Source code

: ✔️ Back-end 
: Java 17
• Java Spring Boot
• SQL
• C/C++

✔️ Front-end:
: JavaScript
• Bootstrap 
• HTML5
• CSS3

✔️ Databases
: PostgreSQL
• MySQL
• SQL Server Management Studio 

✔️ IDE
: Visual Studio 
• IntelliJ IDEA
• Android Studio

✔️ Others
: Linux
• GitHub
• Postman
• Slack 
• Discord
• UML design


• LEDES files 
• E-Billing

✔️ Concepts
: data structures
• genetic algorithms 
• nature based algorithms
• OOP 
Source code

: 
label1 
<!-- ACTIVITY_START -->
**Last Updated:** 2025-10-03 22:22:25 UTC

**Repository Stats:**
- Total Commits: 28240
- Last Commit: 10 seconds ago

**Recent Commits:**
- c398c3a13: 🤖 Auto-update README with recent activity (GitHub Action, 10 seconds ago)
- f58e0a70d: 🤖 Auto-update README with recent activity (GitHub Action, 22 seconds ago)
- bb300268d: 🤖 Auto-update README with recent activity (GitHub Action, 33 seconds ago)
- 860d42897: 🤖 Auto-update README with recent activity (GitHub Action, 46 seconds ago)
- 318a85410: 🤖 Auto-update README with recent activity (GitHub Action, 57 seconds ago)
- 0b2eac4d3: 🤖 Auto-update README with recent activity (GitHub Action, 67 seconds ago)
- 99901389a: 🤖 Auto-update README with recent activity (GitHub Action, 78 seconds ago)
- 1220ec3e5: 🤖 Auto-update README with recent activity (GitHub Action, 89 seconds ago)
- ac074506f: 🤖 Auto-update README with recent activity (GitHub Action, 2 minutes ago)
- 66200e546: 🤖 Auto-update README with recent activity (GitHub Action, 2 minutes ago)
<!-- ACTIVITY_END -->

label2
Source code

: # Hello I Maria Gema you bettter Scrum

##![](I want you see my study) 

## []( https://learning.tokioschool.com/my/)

┄┄┄┄┄┄

### WHAT THE TASK REQUIRES
Find every line in the entries above that contains the string "Studio" and copy each one.

### RESPONSE TO THIS EXERCISE
• SQL Server Management Studio 
: Visual Studio 
• Android Studio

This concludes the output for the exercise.